In the case of Advanced Economies, the outlook is not bad but very uneven. The US is showing signs of a healthy recovery, and is expected to increase its interest rate from zero soon. This brought light to a very interesting point about monetary policy coordination – any change in monetary policy in the US has a big impact on the world, especially emerging markets; however, economies all over the world have failed to find a way to coordinate their monetary policies in such a way that there are no unnecessary spillover effects.
The Euro Area shows modest signs of recovery, largely aided by the low oil prices. The overall economic sentiment has increased for the Eurozone countries, except for Greece which continues to deal with its huge debt crisis after defaulting on an IMF loan in June. Japan, on the other hand, remains the weakest link in the group of advanced economies and shows very little sign of recovery owing to a slowdown in the last quarter.
When it comes to Emerging markets, the economies of China and Brazil show worrying signs. The volatility in the Chinese stock market, as well as movements in the exchange rate, were unexpected and caused a turmoil in markets all over the world. Moreover, with the decline in commodity prices and reduction in trade volumes, any slowdown in China can have various negative effects to economies in the world. This reasserts the fact that China is effectively as important as the US in the world economy. Despite these worrying signs, the projections for China are robust because the Chinese authorities have always managed to tackle economic problems. Brazil, on the other hand, is facing a serious crisis with high interest rates, unemployment and inflation with a very slow growth rate.
Finally, in the case of India, the projections are fairly optimistic. India is not too exposed to China in terms of exports. But a slowdown in China is not good for India due to global interlinkages. Currently, India is facing two problems:
- High fiscal deficit of 7% (owing to a low government revenue of 18-20% compared to a 25% in other Asian economies who spend as much as the Indian general government)
- A high level of corporate debt (both non-performing assets and restructured loans). However, positive reforms are on the way to solve these problems. For instance, the implementation of Goods and Services Tax will broaden the tax base in India and lead to higher tax revenues, which will be much more effective than just increasing the tax rate.

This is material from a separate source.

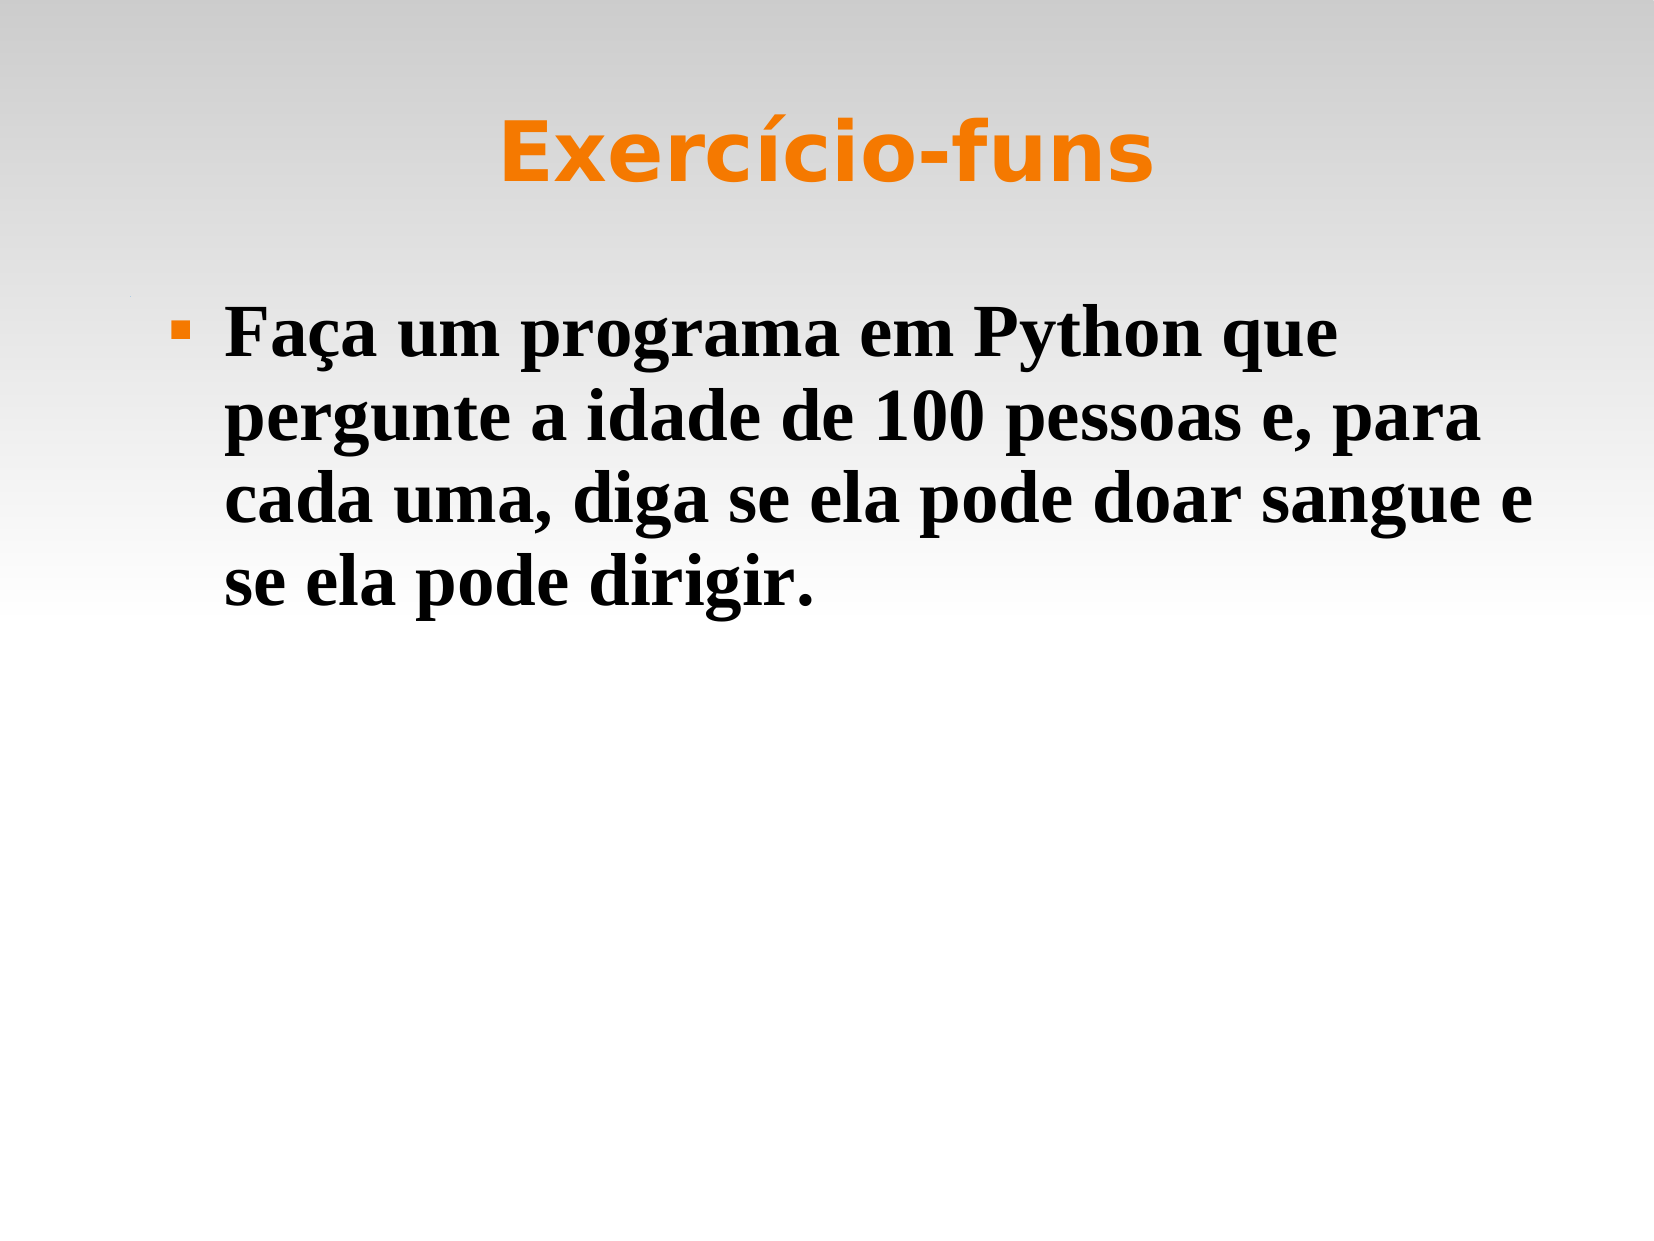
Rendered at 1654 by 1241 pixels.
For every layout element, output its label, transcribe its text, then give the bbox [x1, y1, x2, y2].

- The global outlook, although a bit more pessimistic than it was earlier this year, is decent yet uneven.
- Japan has to implement reforms to stimulate growth whereas Russia and Brazil have to tackle their respective economic crises.
- China is experiencing a slowdown but is expected to grow at a robust rate.
- Lastly, India, despite facing a couple of problems, is the fastest growing economy in the world.